China has agreed to purchase 200 Boeing aircraft, with the deal potentially expanding to as many as 750 jets, U.S. President Donald Trump told reporters on Friday, adding that the planes would be equipped with engines from GE Aerospace.
The deal “includes approximately 200 planes and a promise of up to 750 if they do a good job,” Trump told reporters. More details on the deal, such as the type of jets and the delivery timeline, were not immediately available.
Boeing Eyes Return To China Market
The orders, if finalized, would mark Boeing’s first major Chinese deal in nearly a decade, after the U.S. planemaker was largely shut out of the world’s second-largest aviation market amid trade tensions between Beijing and Washington.
Boeing said the deal involved “an initial commitment” for 200 aircraft and that it expected more such commitments to follow after what it described as the initial tranche.
The planemaker traditionally uses the word “commitments” to refer to preliminary deals that are yet to be finalized, and are not posted on the company’s official order backlog.
Boeing said it now looked forward “to continually addressing China’s aircraft demand”.
Boeing CEO Kelly Ortberg, and GE Aerospace chief Larry Culp were among the group of American executives who accompanied Trump to China in hopes of clinching deals or resolving business disputes.
“He (Xi) committed to 200 Boeings, big ones, 777s, and 737s, and a lot of big, big ones, big, beautiful Boeing planes,” Trump said in the interview aired on Friday evening.

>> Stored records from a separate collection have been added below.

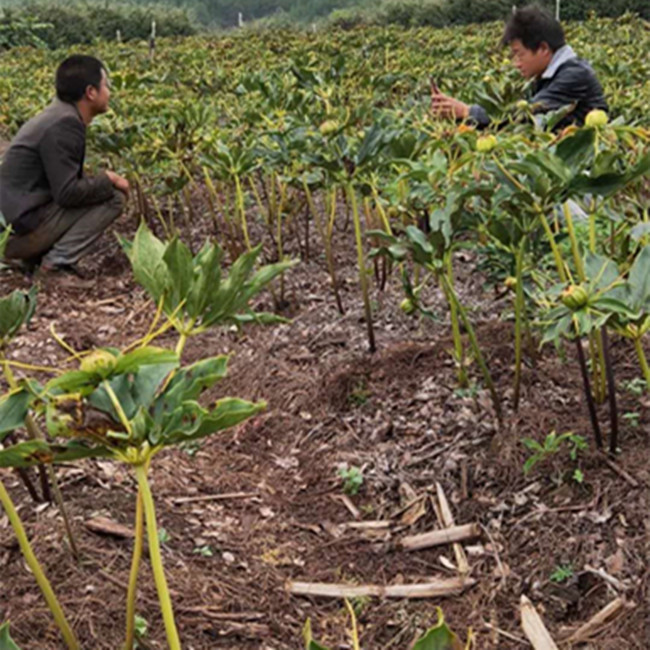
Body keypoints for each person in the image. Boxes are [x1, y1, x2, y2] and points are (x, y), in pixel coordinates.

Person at [0, 55, 129, 276]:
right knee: (114, 197)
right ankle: (55, 264)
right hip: (12, 237)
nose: (109, 92)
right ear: (91, 92)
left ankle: (36, 259)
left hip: (14, 224)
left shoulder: (56, 114)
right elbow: (67, 193)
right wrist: (109, 179)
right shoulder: (65, 124)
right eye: (106, 85)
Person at [430, 4, 608, 129]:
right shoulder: (545, 75)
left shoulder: (574, 76)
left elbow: (523, 118)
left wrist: (466, 111)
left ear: (543, 48)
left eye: (519, 54)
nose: (516, 63)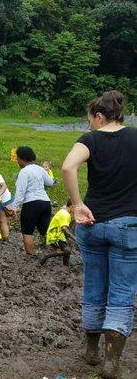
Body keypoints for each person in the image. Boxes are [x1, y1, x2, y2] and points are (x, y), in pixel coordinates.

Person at [61, 90, 137, 379]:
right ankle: (111, 362)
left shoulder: (90, 140)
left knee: (94, 285)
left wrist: (78, 204)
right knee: (122, 291)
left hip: (92, 223)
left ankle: (91, 352)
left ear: (100, 116)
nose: (88, 124)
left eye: (89, 119)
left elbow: (68, 167)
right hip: (128, 225)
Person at [12, 146, 54, 255]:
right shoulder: (40, 169)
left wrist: (14, 207)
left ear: (22, 159)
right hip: (46, 202)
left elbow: (20, 193)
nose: (17, 161)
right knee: (45, 230)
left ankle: (31, 256)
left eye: (17, 159)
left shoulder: (24, 172)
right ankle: (60, 248)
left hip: (31, 204)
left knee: (27, 232)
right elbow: (50, 182)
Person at [39, 199, 75, 267]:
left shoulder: (63, 211)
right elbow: (64, 228)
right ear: (72, 206)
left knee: (66, 252)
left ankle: (65, 267)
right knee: (67, 251)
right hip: (55, 236)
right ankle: (46, 256)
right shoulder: (65, 214)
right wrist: (74, 238)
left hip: (58, 235)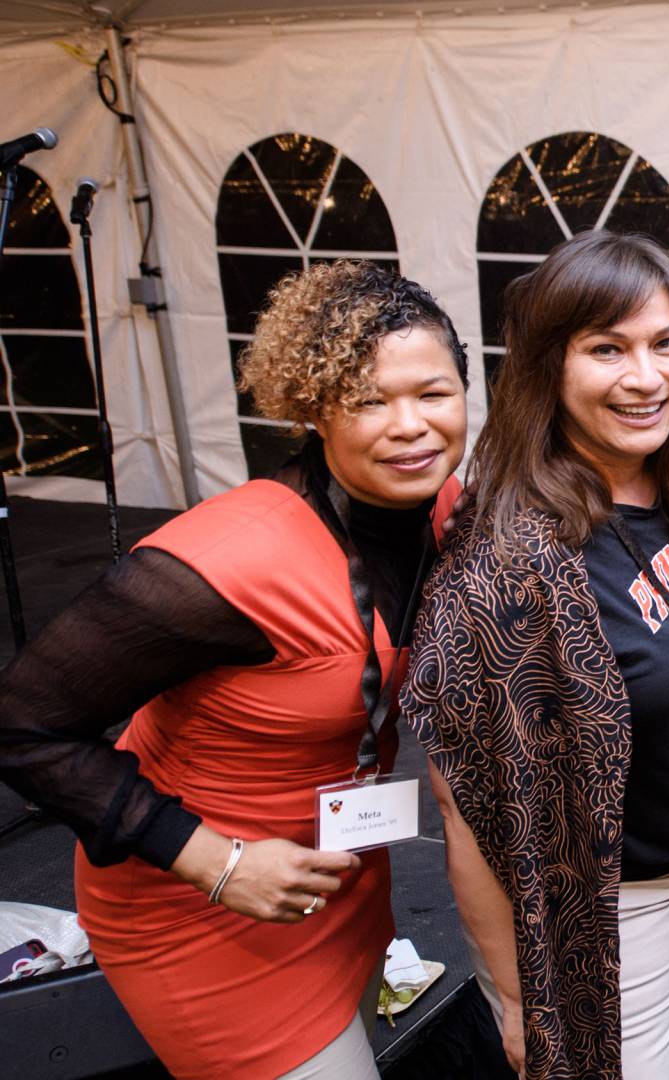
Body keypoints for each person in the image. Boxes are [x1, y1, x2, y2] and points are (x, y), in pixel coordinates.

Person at [0, 261, 467, 1078]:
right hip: (201, 906)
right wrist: (215, 862)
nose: (411, 426)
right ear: (313, 410)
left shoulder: (440, 508)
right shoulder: (228, 561)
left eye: (434, 393)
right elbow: (21, 724)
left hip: (336, 879)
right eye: (369, 401)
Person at [401, 231, 669, 1079]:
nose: (646, 378)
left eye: (666, 344)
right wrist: (516, 994)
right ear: (548, 366)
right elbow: (465, 801)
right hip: (610, 893)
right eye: (608, 349)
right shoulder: (508, 558)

For China, such a big order would secure capacity to keep growing its aviation market as production of its home-grown COMAC C919 narrow-body falls short of ambitious targets.

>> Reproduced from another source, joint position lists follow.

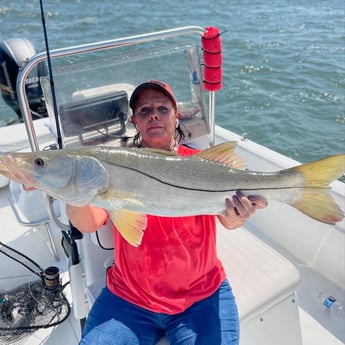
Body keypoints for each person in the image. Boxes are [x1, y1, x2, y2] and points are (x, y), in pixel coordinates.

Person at [67, 80, 268, 345]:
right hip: (129, 299)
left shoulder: (200, 164)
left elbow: (229, 222)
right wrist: (72, 187)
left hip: (202, 296)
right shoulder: (114, 165)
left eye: (163, 109)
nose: (154, 114)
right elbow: (89, 222)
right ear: (134, 121)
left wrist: (238, 215)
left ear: (176, 117)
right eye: (144, 110)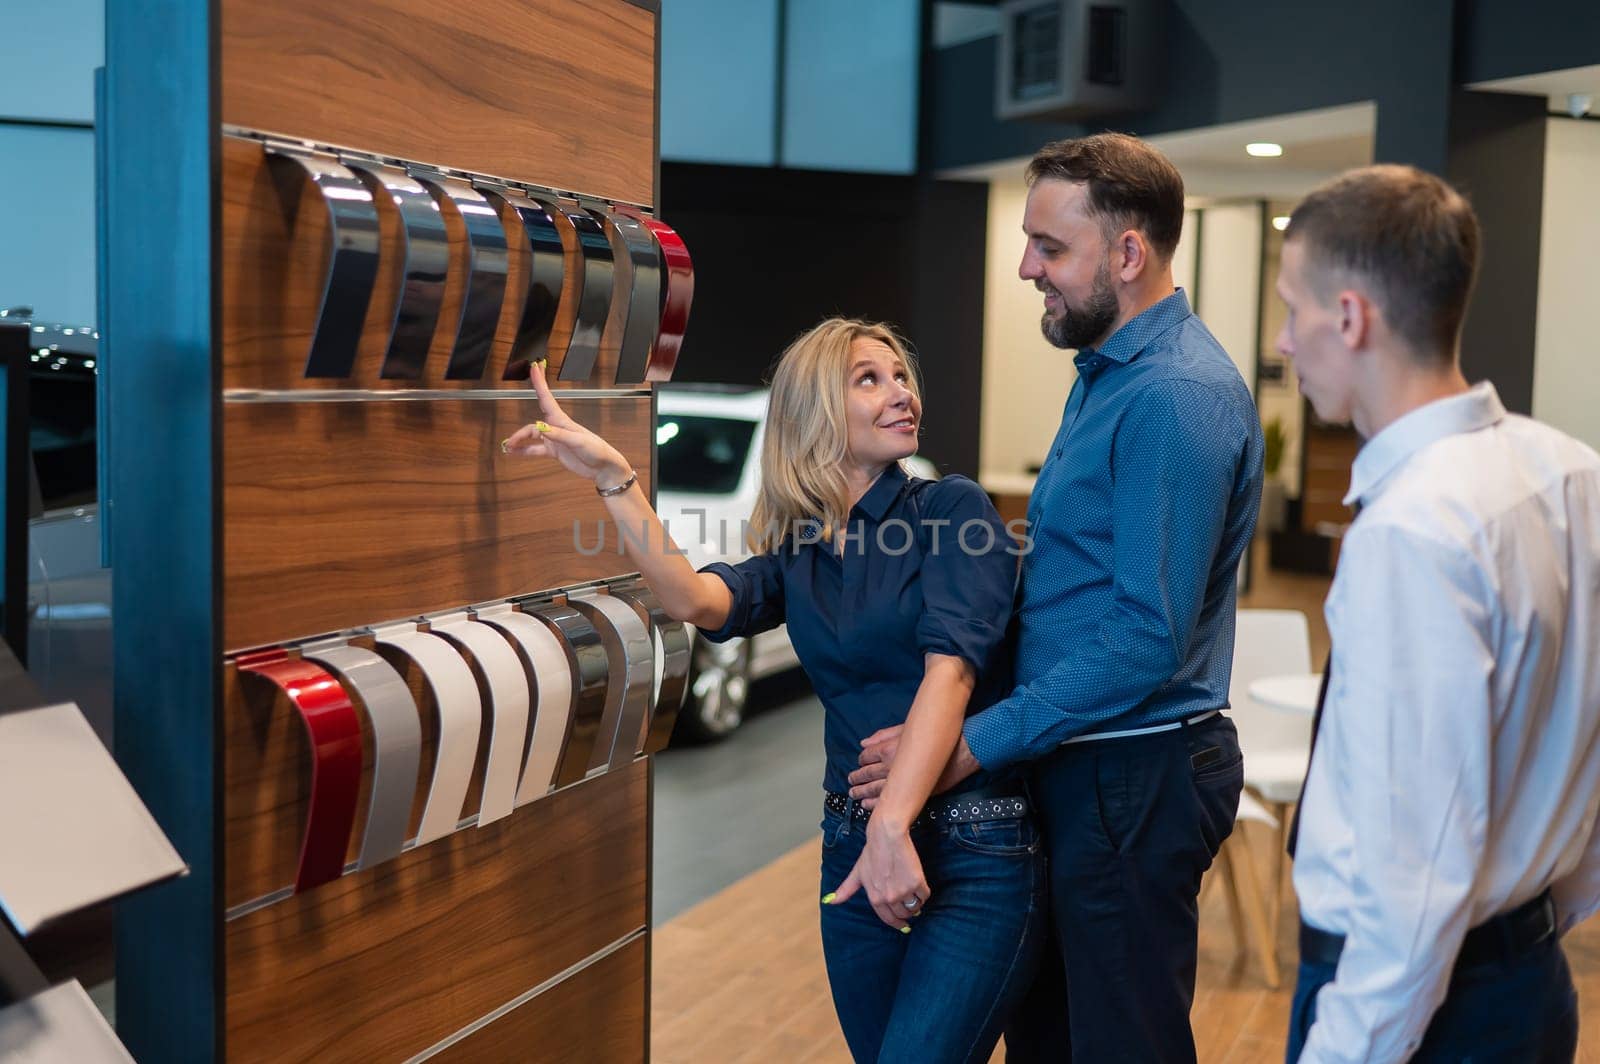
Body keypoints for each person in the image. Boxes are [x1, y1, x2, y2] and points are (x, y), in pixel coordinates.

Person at [500, 318, 1044, 1063]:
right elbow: (693, 600)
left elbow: (949, 672)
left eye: (901, 376)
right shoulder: (802, 550)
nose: (902, 392)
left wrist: (891, 830)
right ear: (817, 412)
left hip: (972, 846)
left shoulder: (952, 513)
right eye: (869, 378)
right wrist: (612, 477)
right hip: (852, 844)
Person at [849, 132, 1264, 1062]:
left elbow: (1144, 641)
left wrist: (965, 747)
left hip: (1135, 771)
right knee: (1052, 1041)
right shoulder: (1110, 375)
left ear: (1128, 253)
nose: (1026, 266)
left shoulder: (1173, 395)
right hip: (1089, 763)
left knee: (1117, 1047)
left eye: (1050, 246)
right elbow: (1074, 583)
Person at [1272, 164, 1600, 1062]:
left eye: (1290, 309)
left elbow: (1412, 881)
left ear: (1350, 317)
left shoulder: (1412, 530)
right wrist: (1544, 906)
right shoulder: (1573, 470)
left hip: (1423, 1012)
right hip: (1525, 978)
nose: (1282, 342)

It would also help Boeing narrow the gap with rival Airbus, which has pulled far ahead in China in recent years.
An estimate from aviation intelligence and advisory firm IBA put the value of the 200-aircraft order at roughly $17 billion to $19 billion, assuming 80% of the mix is made up of MAX jets.

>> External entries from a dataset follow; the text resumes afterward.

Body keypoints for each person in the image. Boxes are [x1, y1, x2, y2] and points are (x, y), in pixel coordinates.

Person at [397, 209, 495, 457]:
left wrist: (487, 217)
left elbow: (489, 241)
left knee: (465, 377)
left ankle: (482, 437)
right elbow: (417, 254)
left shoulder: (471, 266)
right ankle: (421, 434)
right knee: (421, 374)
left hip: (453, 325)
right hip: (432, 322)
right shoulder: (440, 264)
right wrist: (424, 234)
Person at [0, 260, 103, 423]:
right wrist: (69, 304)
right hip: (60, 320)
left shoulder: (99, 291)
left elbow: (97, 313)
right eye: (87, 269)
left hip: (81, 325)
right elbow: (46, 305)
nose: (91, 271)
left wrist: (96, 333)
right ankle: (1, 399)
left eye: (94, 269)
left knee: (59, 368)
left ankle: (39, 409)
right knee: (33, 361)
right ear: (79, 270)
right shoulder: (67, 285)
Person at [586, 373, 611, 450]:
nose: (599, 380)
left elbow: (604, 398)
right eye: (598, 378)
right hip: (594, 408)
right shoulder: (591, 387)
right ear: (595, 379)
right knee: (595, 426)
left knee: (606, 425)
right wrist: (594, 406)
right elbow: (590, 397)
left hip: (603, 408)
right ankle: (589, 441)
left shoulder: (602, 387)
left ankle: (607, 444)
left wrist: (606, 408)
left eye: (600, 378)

Order Size Below Expectations
Shares of the U.S. planemaker had dropped nearly 4% on Thursday after Trump told Fox News Channel China had agreed to buy 200 jets, well below analysts’ expectations. They were down about 2.6% on Friday, while GE Aerospace shares fell 2%.
Industry sources have said Boeing was originally in negotiations for at least 500 narrowbody jets tied to the Beijing summit with dozens of widebody jets and potentially as many as 200 to follow at a later date.
Trump said Xi would pay a return visit to Washington in September, implying it may become the focal point of the next tranche of potential plane orders.